Cruise activity in the region
Remarked Angie Stephen, VP and MD, Asia-Pacific, Royal Caribbean International, ‘The return of cruising to destinations is timely, as countries around the region re-open to welcome visitors, revitalise their tourism sectors and embrace the new normal… We look forward to developing more exciting itineraries for our guests in this region.’
Since Singapore restarted cruising in November 2020, over half a million passengers have embarked on nearly 370 'cruises to nowhere.' COVID-19 rules have been relaxed within the country, allowing entry for fully vaccinated travellers.
Said Michael Goh, president of Resorts World Cruises, ‘We are committed to Singapore's vision to be a premier cruise hub in Asia. Together with Singapore Tourism Board (STB,) we look forward to growing the cruise sector, including the fly-cruise segment, and to making Singapore and Southeast Asia one of the largest year-round cruise destinations in the world.’

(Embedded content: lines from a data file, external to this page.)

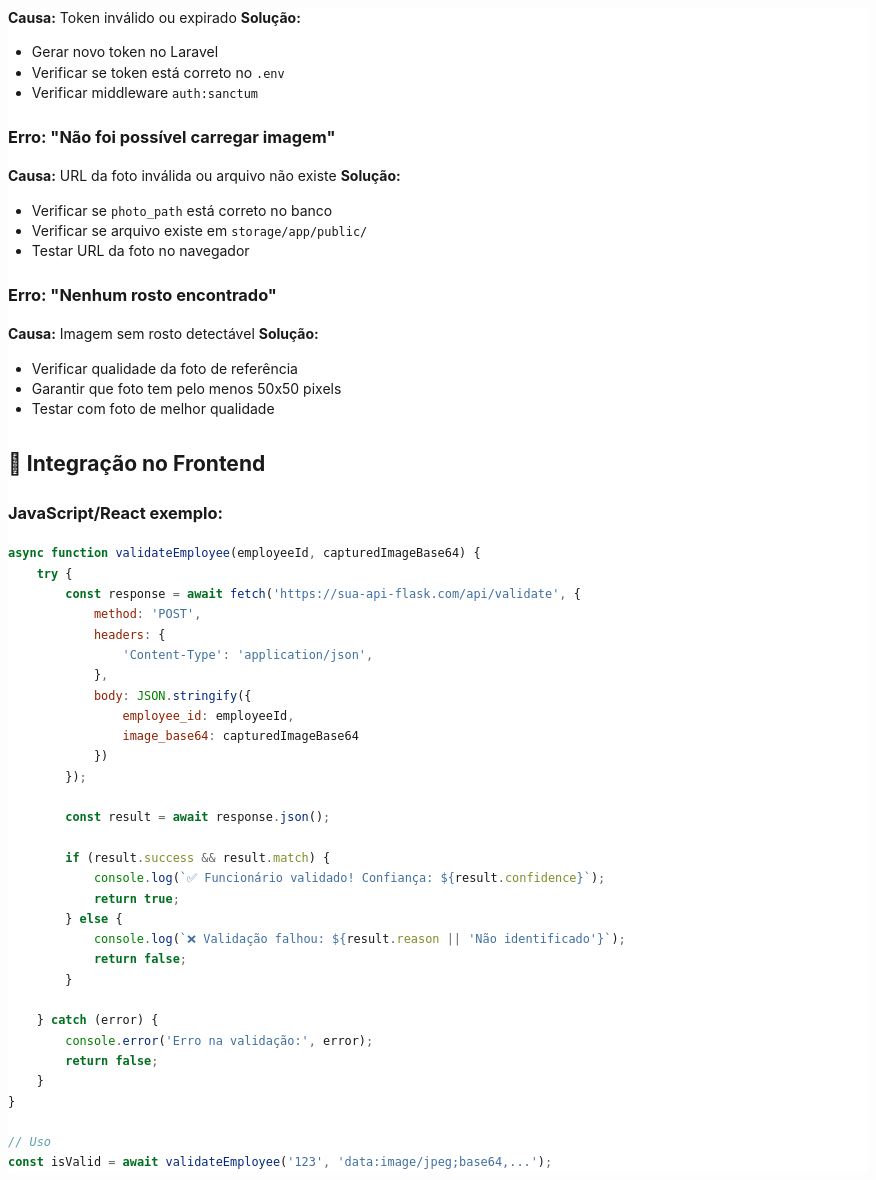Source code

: **Causa:** Token inválido ou expirado
**Solução:**
- Gerar novo token no Laravel
- Verificar se token está correto no `.env`
- Verificar middleware `auth:sanctum`

### Erro: "Não foi possível carregar imagem"

**Causa:** URL da foto inválida ou arquivo não existe
**Solução:**
- Verificar se `photo_path` está correto no banco
- Verificar se arquivo existe em `storage/app/public/`
- Testar URL da foto no navegador

### Erro: "Nenhum rosto encontrado"

**Causa:** Imagem sem rosto detectável
**Solução:**
- Verificar qualidade da foto de referência
- Garantir que foto tem pelo menos 50x50 pixels
- Testar com foto de melhor qualidade

## 📱 Integração no Frontend

### JavaScript/React exemplo:

```javascript
async function validateEmployee(employeeId, capturedImageBase64) {
    try {
        const response = await fetch('https://sua-api-flask.com/api/validate', {
            method: 'POST',
            headers: {
                'Content-Type': 'application/json',
            },
            body: JSON.stringify({
                employee_id: employeeId,
                image_base64: capturedImageBase64
            })
        });
        
        const result = await response.json();
        
        if (result.success && result.match) {
            console.log(`✅ Funcionário validado! Confiança: ${result.confidence}`);
            return true;
        } else {
            console.log(`❌ Validação falhou: ${result.reason || 'Não identificado'}`);
            return false;
        }
        
    } catch (error) {
        console.error('Erro na validação:', error);
        return false;
    }
}

// Uso
const isValid = await validateEmployee('123', 'data:image/jpeg;base64,...');
```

Prior to COVID-19, 70% of Singapore’s cruise passengers were international visitors who travelled to the country to sail Southeast Asia. To prepare for the return of fly-cruise travellers, STB is set to continue offering the Cruise Development Fund to encourage cruise lines to homeport in Singapore. Agents can also utilise the grant to develop and market cruise packages.
Over 400 cruise ships across 30 cruise brands called at ports in Singapore in 2019, with year-on-year growth in passenger throughput of more than 1.8m that year.
STB expects the cruise industry in Singapore to return to pre-pandemic levels between 2023 and 2024, resulting from ‘positive discussions to resume similar calls in more ports and the alignment of health protocols across the region.’
As well as rebuilding its pipeline of cruise ship deployments, the country is working with cruise lines to expand their customer base – from regional markets such as Indonesia and Malaysia, to mid and long-haul markets such as India, Australia, Germany, United Kingdom and the US.
‘The resumption of port calls is an important milestone for Singapore and the region,’ commented Keith Tan, chief executive, Singapore Tourism Board. 'It has been made possible by the strong partnership and collective commitment in the Association of Southeast Asian Nations to grow the cruise industry. Cruising is a key tourism driver, and as ASEAN’s lead coordinator for cruise development, Singapore will continue to work with our counterparts to strengthen the region’s attractiveness as a cruising destination and source market.’